Excellent tacticien, il était aussi peu économe du sang de ses soldats. Pour lui, la fin justifiait les moyens. C’était aussi un criminel de guerre dont les ordres entraînaient des conséquences catastrophiques pour les civils et prisonniers de guerre soviétiques. Les actions honteuses que le Sonderkommando 7a accomplissait dans son secteur le laissait aussi de glace. En 1943, l’URSS le considérait déjà comme un criminel de guerre.
Model était non seulement un militaire nazifié mais aussi un intrigant qui se rapprocha des Goebbels, Göring, Dönitz et Speer afin d’obtenir des avantages. Il nuisait également sciemment à ses collègues en détournant des unités et en refusant d’en céder malgré les ordres reçus. Lorsqu’il savait qu’il avait à rétrocéder une unité, il épuisait celle-ci au front afin d’en soutirer le maximum. Tant pis pour sa prochaine affectation!
À partir de 1943, le Führer se servit de Model tel un pompier; on l’envoyait où le front brûlait. Il réussissait généralement à rétablir le front mais jamais durablement. Pour Feldmann, c’était l’épuisement mécanique qui stoppait les Soviétiques bien plus que les actions de Model. L’historien démontre aussi que Model n’était pas à l’aise dans toutes les situations; il n’était pas un grand stratège et était à son meilleur lorsqu’il dirigeait une division et non un groupe d’armées.
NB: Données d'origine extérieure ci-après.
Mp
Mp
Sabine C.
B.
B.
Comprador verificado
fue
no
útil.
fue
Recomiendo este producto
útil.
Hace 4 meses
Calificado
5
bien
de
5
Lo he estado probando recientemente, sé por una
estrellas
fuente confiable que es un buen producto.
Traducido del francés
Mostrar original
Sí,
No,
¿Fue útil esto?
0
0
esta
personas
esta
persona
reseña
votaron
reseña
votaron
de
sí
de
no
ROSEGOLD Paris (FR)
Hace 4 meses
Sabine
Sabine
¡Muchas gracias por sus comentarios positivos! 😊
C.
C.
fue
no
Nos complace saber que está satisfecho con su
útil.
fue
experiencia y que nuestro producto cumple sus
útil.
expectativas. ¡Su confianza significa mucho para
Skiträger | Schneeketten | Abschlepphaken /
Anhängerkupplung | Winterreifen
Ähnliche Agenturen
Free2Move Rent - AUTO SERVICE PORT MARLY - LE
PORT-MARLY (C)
À la veille de la chute du IIIe Reich, Model se suicida sur le front de l’Ouest. Inculpé par l’URSS pour crimes de guerre et complicité dans la mort et la déportation de milliers de personnes, il n’avait rien à attendre de la justice d’après-guerre. Ainsi prit fin l’épopée du pompier d’Hitler.
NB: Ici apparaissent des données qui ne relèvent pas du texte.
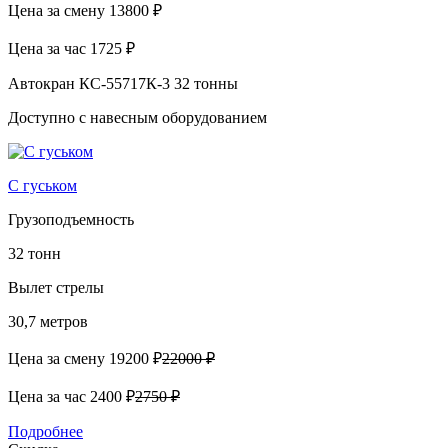
Цена за смену
13800 ₽
Цена за час
1725 ₽
Автокран КС-55717К-3 32 тонны
Доступно с навесным оборудованием
С гуськом
Грузоподъемность
32 тонн
Вылет стрелы
30,7 метров
Цена за смену
19200 ₽
22000 ₽
Цена за час
2400 ₽
2750 ₽
Подробнее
Bien que captivant, ce livre n’est point parfait. On aurait apprécié que Feldmann explique mieux ce qui faisait de Model un excellent tacticien. Le maréchal Model est cependant un livre agréable à lire. On a aussi aimé que l’auteur explicite ce que représentait diriger un corps d’armée, une armée et un groupe d’armées; peu de livres le font. Bref, il s’agit d’une excellente biographie.